Maria Legerstee, PhD, is Professor in the Department of Psychology at York University in Toronto, Ontario, Canada, and Director of the Infancy Centre for Research. She is the recipient of a 5-year Canada University Research Fellowship from the Social Sciences and Humanities Research Council and a Dean's Award for Outstanding Research from York University. Dr. Legerstee is a member of the editorial boards of Infant Behavior and Development and Infant and Child Development. Her research focuses on behavioral and neurological correlates of social-cognitive development during early childhood.
David W. Haley, PhD, is Associate Professor of Psychology at the University of Toronto, Canada, where he serves as Principal Investigator in the Parent–Infant Research Lab and as Co-Organizer of the Centre for Parenting Research. His research examines the development of infant stress, learning, and memory in the context of the parent–infant relationship. Dr. Haley is currently examining the neural correlates of attention regulation in infants and parents.

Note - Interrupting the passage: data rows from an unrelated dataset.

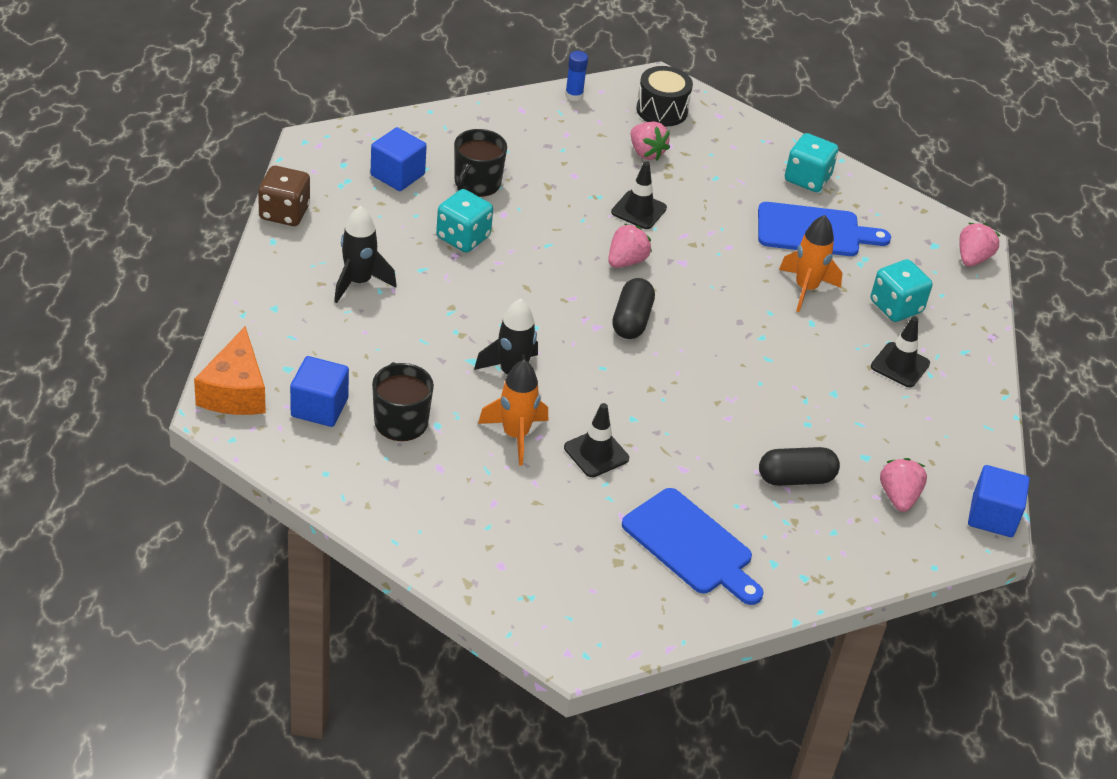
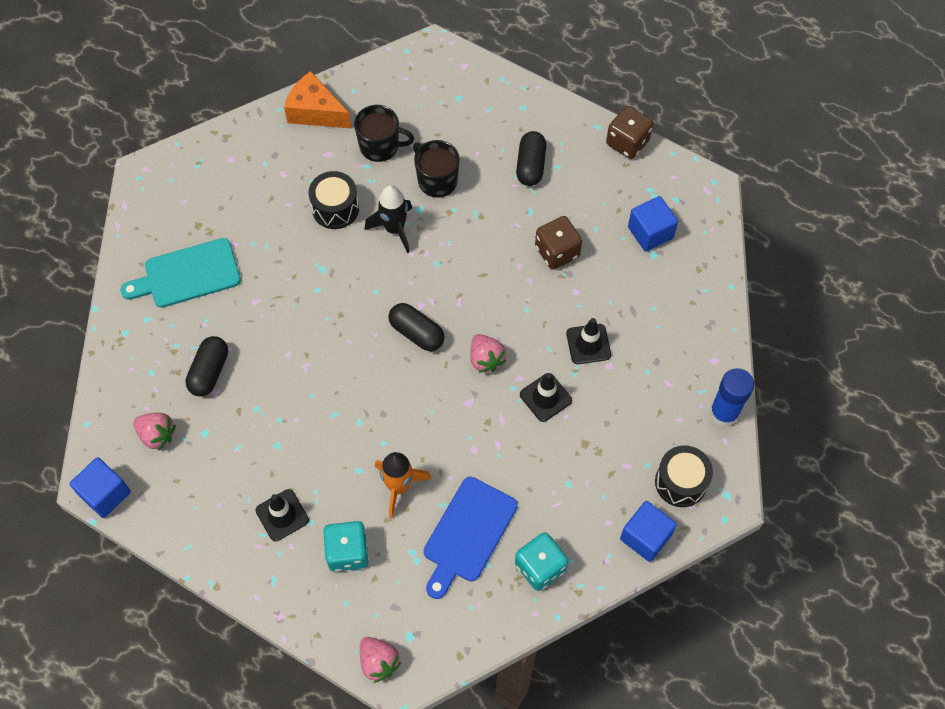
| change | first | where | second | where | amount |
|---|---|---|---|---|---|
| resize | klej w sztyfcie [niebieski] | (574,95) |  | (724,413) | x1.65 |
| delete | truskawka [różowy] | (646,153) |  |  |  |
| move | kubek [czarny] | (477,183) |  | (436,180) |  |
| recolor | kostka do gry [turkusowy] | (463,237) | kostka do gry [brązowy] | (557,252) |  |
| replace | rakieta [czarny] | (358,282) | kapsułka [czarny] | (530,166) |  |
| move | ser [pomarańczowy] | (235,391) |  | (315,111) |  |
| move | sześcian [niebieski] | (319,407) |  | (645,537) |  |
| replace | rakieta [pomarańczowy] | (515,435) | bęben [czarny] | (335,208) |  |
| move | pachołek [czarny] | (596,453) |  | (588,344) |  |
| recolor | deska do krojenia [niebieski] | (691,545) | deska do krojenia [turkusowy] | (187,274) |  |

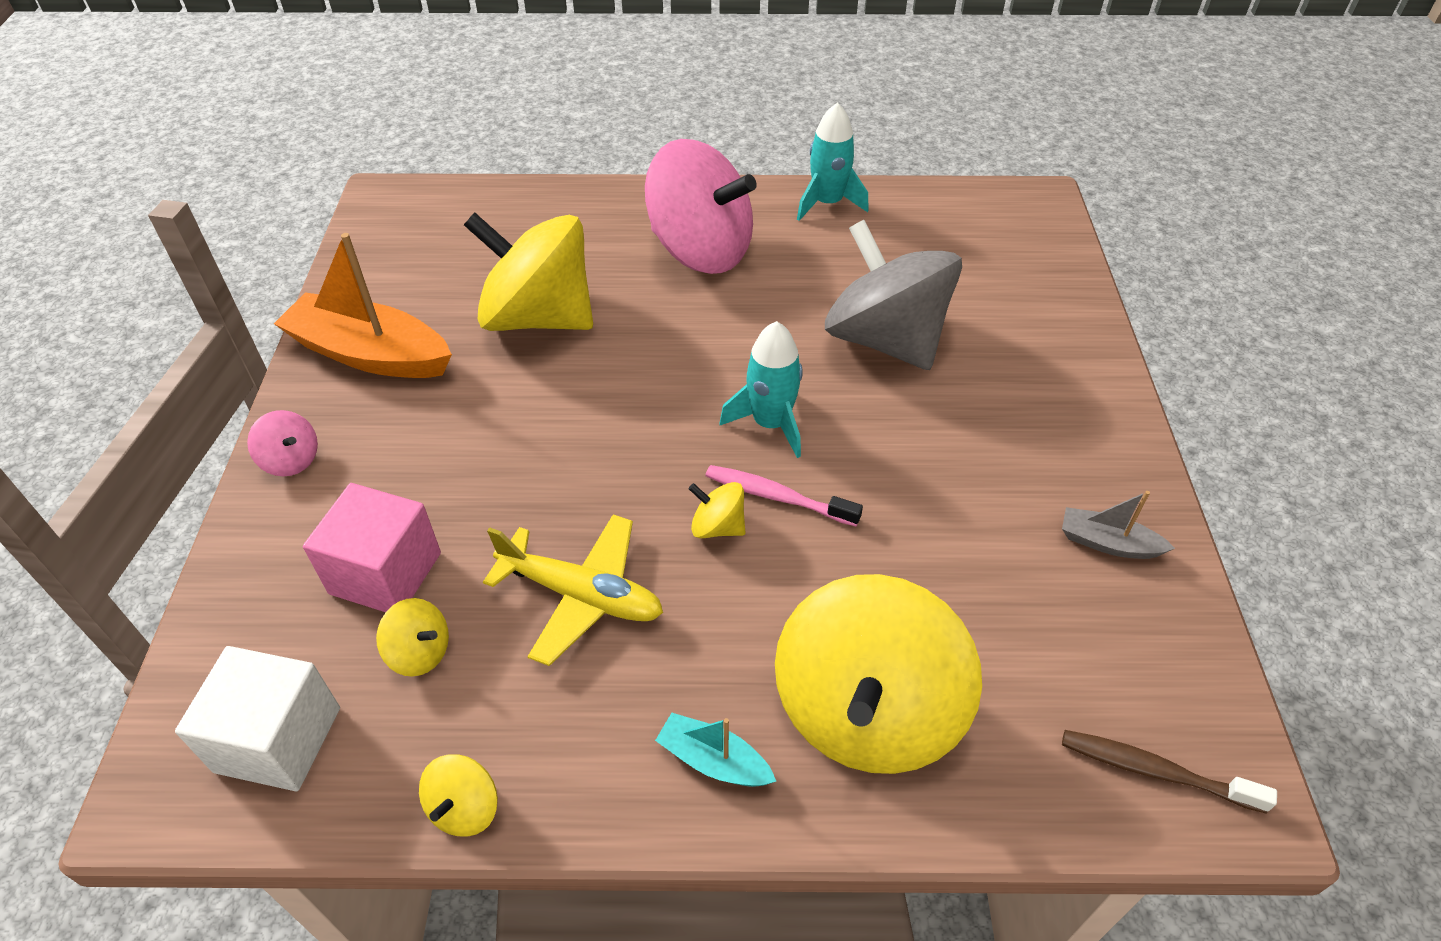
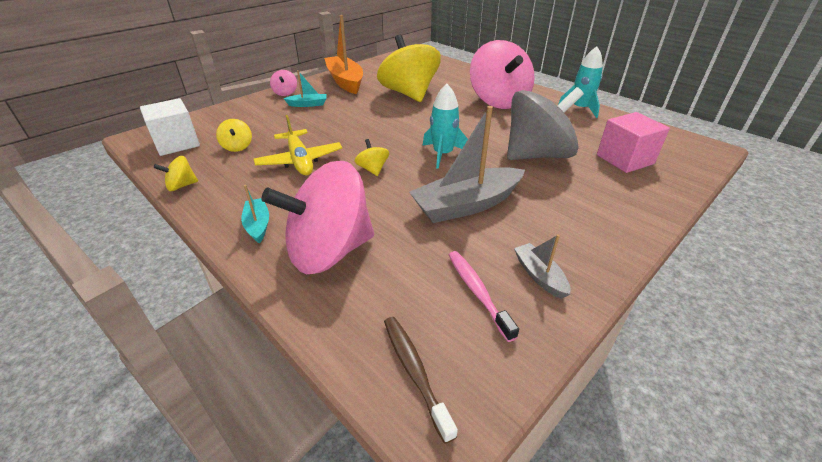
| change | first | where | second | where | amount |
|---|---|---|---|---|---|
| rotate | bączek [szary] | (885,340) |  | (537,155) | 60 degrees clockwise |
| move | szczoteczka do zębów [różowy] | (777,497) |  | (477,292) |  |
| move | sześcian [różowy] | (385,573) |  | (624,159) |  |
| recolor | bączek [żółty] | (866,712) | bączek [różowy] | (329,251) |  |
| insert |  |  | łódka [turkusowy] | (308,104) |  |
| insert |  |  | łódka [szary] | (467,205) |  |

Marc H. Bornstein, PhD, is Senior Investigator and Head of Child and Family Research at the Eunice Kennedy Shriver National Institute of Child Health and Human Development. He has published in experimental, methodological, comparative, developmental, and cultural science, as well as neuroscience, pediatrics, and aesthetics. Dr. Bornstein is Founding Editor of the journal Parenting: Science and Practice.